▶ EXERCISE
Convert the listing below into a Markdown table with the columns Row and Text, putting each non-blank line in its own numbered row and leaving out the pictures.

▶ SUPPLIED INFORMATION
"""
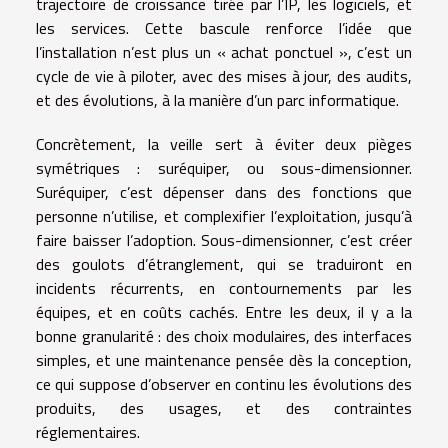
trajectoire de croissance tirée par l’IP, les logiciels, et
les services. Cette bascule renforce l’idée que
l’installation n’est plus un « achat ponctuel », c’est un
cycle de vie à piloter, avec des mises à jour, des audits,
et des évolutions, à la manière d’un parc informatique.
Concrètement, la veille sert à éviter deux pièges
symétriques : suréquiper, ou sous-dimensionner.
Suréquiper, c’est dépenser dans des fonctions que
personne n’utilise, et complexifier l’exploitation, jusqu’à
faire baisser l’adoption. Sous-dimensionner, c’est créer
des goulots d’étranglement, qui se traduiront en
incidents récurrents, en contournements par les
équipes, et en coûts cachés. Entre les deux, il y a la
bonne granularité : des choix modulaires, des interfaces
simples, et une maintenance pensée dès la conception,
ce qui suppose d’observer en continu les évolutions des
produits, des usages, et des contraintes
réglementaires.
"""
▶ SOLUTION TO THIS TASK
| Row | Text |
|---|---|
| 1 | trajectoire de croissance tirée par l’IP, les logiciels, et |
| 2 | les services. Cette bascule renforce l’idée que |
| 3 | l’installation n’est plus un « achat ponctuel », c’est un |
| 4 | cycle de vie à piloter, avec des mises à jour, des audits, |
| 5 | et des évolutions, à la manière d’un parc informatique. |
| 6 | Concrètement, la veille sert à éviter deux pièges |
| 7 | symétriques : suréquiper, ou sous-dimensionner. |
| 8 | Suréquiper, c’est dépenser dans des fonctions que |
| 9 | personne n’utilise, et complexifier l’exploitation, jusqu’à |
| 10 | faire baisser l’adoption. Sous-dimensionner, c’est créer |
| 11 | des goulots d’étranglement, qui se traduiront en |
| 12 | incidents récurrents, en contournements par les |
| 13 | équipes, et en coûts cachés. Entre les deux, il y a la |
| 14 | bonne granularité : des choix modulaires, des interfaces |
| 15 | simples, et une maintenance pensée dès la conception, |
| 16 | ce qui suppose d’observer en continu les évolutions des |
| 17 | produits, des usages, et des contraintes |
| 18 | réglementaires. |